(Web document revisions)
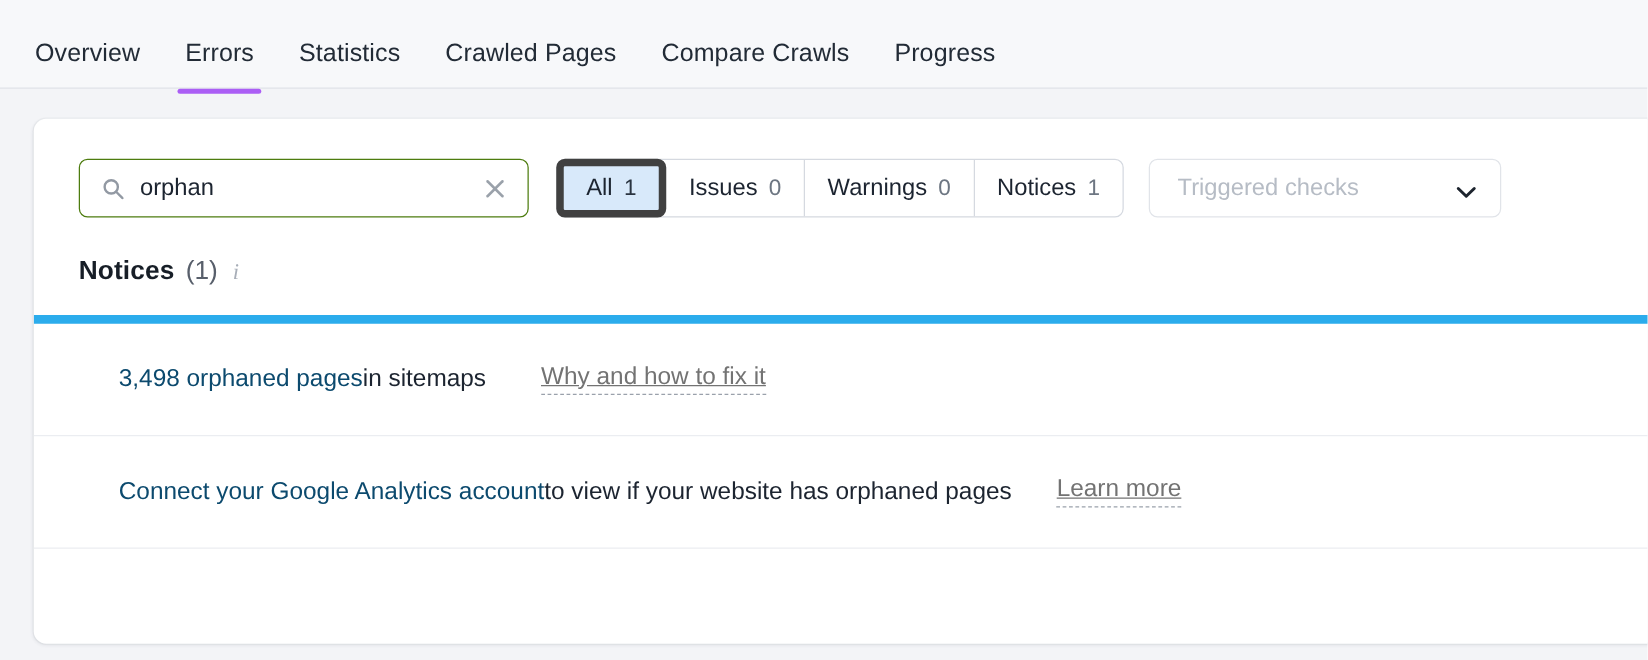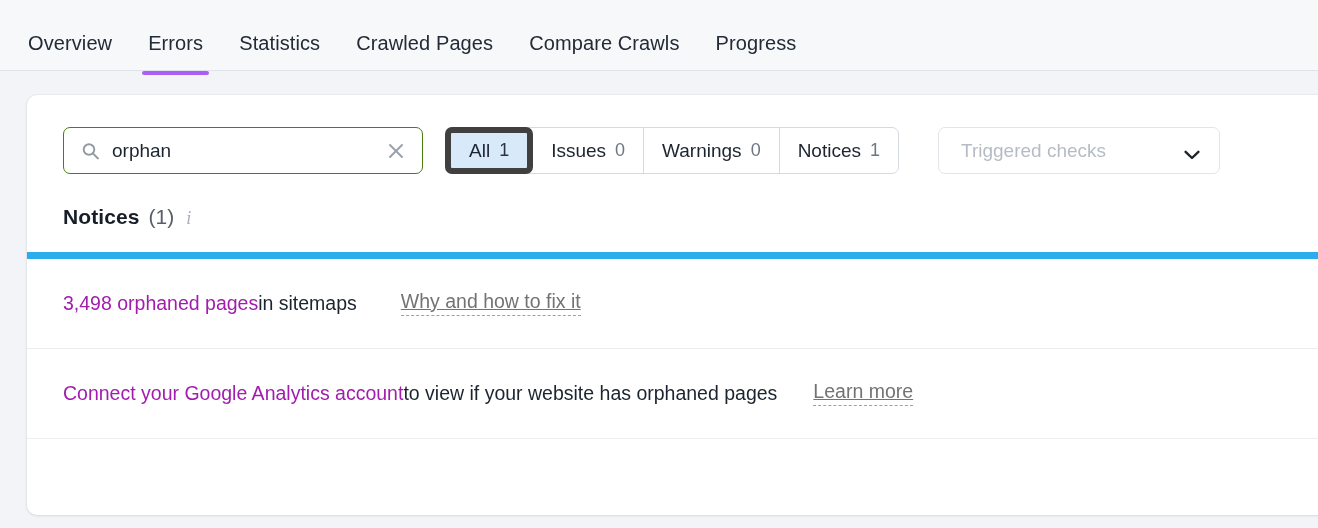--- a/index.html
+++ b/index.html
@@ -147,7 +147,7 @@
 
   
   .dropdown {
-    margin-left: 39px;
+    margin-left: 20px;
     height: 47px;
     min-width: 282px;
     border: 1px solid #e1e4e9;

WHAT YOU ARE ASKED TO DO:
Set every line of the records down again exactly, and exclude all pictures.

SOLUTION FOR THIS TASK:
--- a/index.html
+++ b/index.html
@@ -147,7 +147,7 @@
 
   
   .dropdown {
-    margin-left: 39px;
+    margin-left: 20px;
     height: 47px;
     min-width: 282px;
     border: 1px solid #e1e4e9;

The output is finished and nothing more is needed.